In general no huge new revelations about anything that wasn't known before (just not publicised much or brushed under the carpet by leftist academics and various fanboys of Moscow). Much of what was known or suspected to be true about Stalin's active pursuit of a European war to weaken his adversaries and prepare the ground for expansion already having been actively denounced by Moscow and its fellow travellers and fanboys. However, the level of detail in this book that McMeekin has laid out with his extensive archival research is very difficult to denounce

I must admit that I have been quite blown away by the amount of aid that was provided by the USA to the USSR (even before Barbarossa commenced) on terms far more generous than those given to the UK. Not only that but the free hand given to Soviet war materiel requisitioners in the US was truly shocking. Completely unreciprocated by Stalin.

It's amazing the combination of altruistic naivety and Soviet penetration and influence that affected Roosevelt's decision making and US policy in general and the largesse and confidence bestowed respectively on and in the Soviets; especially vis-a-vis the stringent conditions applied to UK lend-lease and the mistrust of Churchill and Britain in general by the USA despite our so-called "special relationship".

There is a clear and logical, continuous direction and thrust to Moscow's policies and aims before 1939, in the periods 1939-41 and 1941-45 and thereafter, despite its shifting alliances. Maximum territorial aggrandisement, maximum control over adjacent countries. Minimum actual cooperation with erstwhile allies unless under duress. Nothing was viewed as mutually beneficial, everything was viewed through the lens of greatest potential benefit to Moscow.

Churchill comes across as having his freedom of action curtailed and boxed in comprehensively by Roosevelt agreeing with Stalin, despite his strenuous efforts to set the agenda.

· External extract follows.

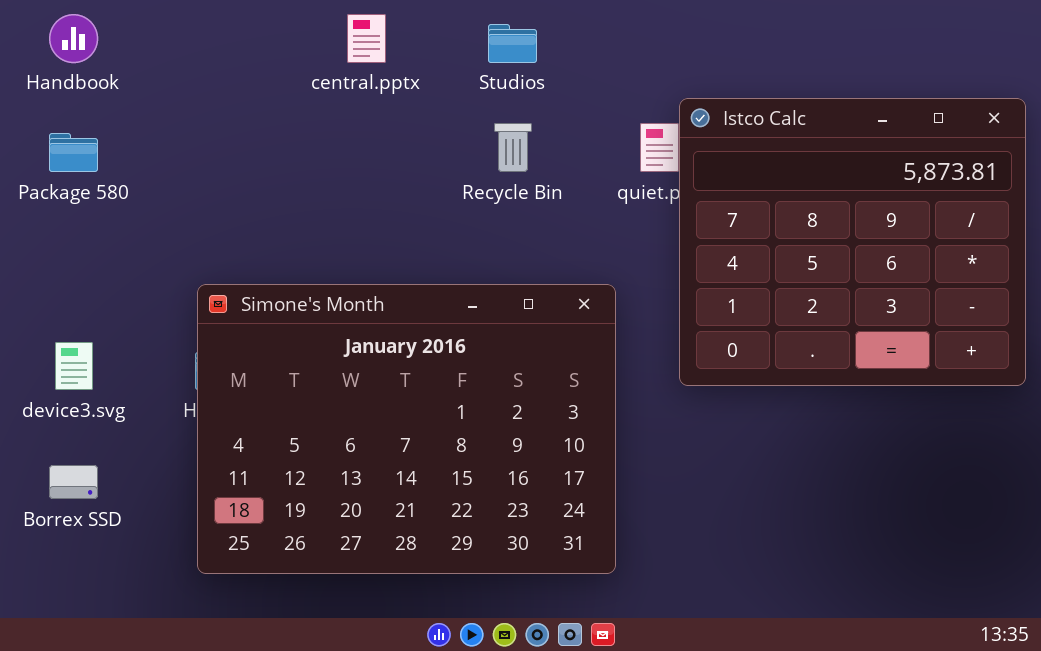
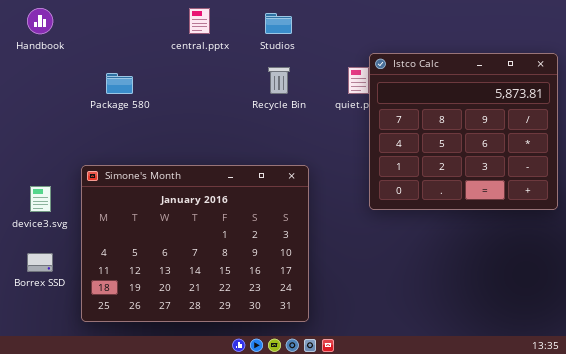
Package 580: [49,133,98,172] -> [106,73,133,94], moved
Simone's Month: [197,284,616,574] -> [81,165,309,322], moved

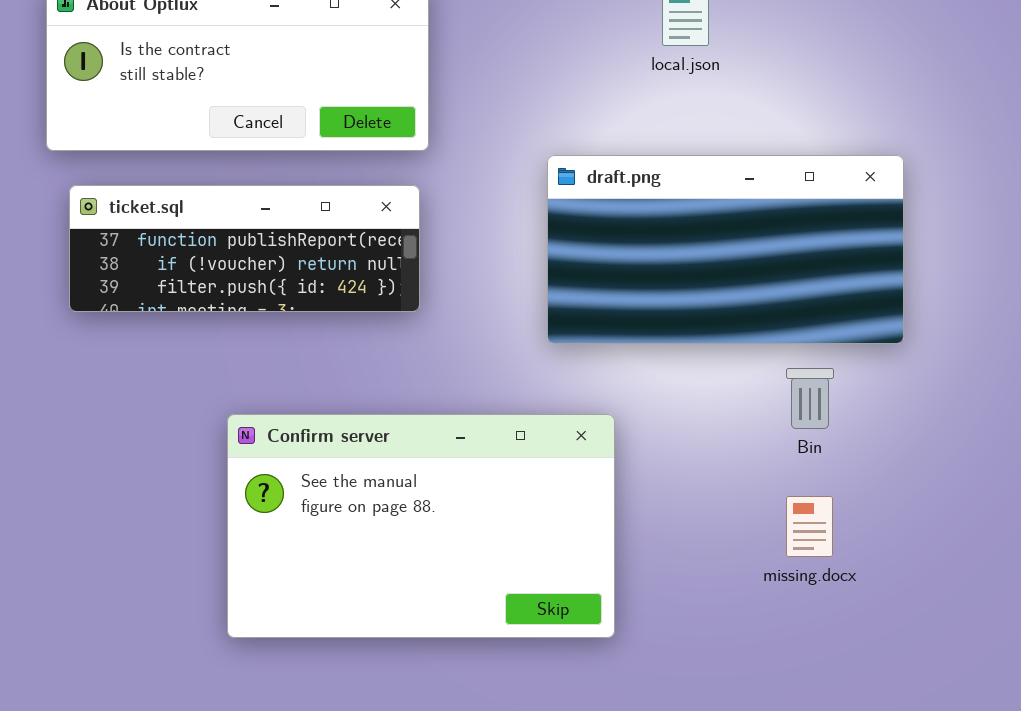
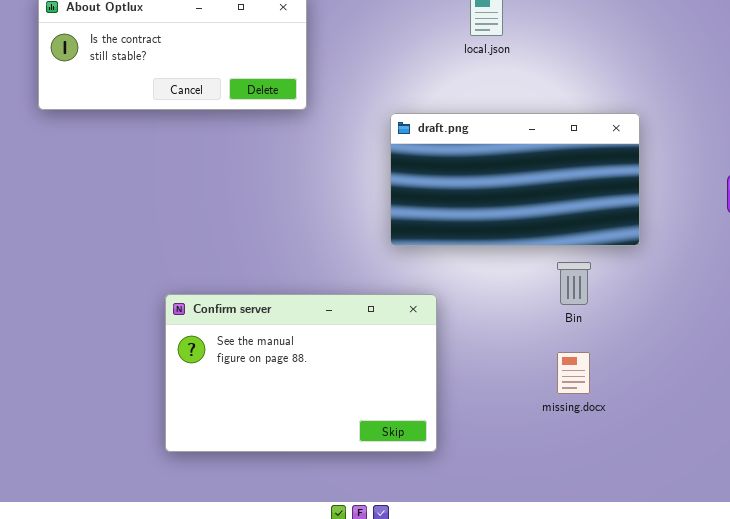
ticket.sql: [69,185,420,312] -> none, closed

But several of his policy decisions are also exposed as dangerously accommodating to Stalin, some of this was due to direct Soviet penetration of British Intelligence and indirect Soviet influence through naive fellow-travellers.

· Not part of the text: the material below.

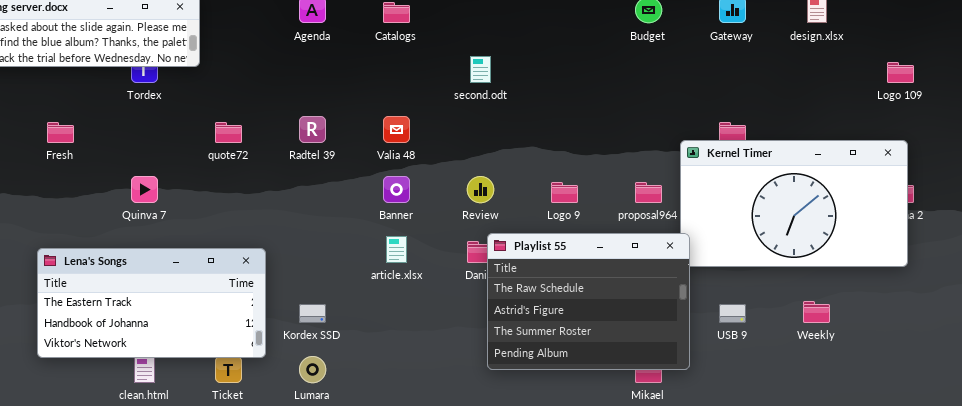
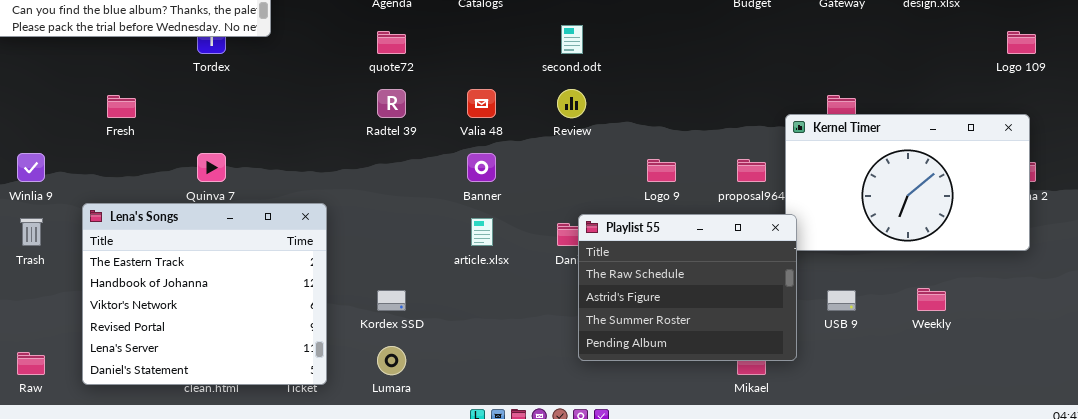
quote72: [215,122,242,143] -> [377,31,406,54], moved
Review: [467,176,494,203] -> [557,89,586,118], moved
Lena's Songs: [37,248,266,358] -> [82,203,327,385], moved, resized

One of the genuine revelations of the book, is the very near possibility of Britain and France going to war against the Soviet Union in early 1940, due to Moscow's huge economic assistance to Germany. McMeekin demonstrates that the Blizkrieg against France was fuelled by Soviet oil from the Caucasus fields. Had the western allies bombed Baku as per drawn-up plans, this may have completely changed the Battle for France.

All in all a very interesting book and one which is highly relevant to taday as the current neo-Tsar (and huge fan of Stalin) ratchets up the tension from Moscow.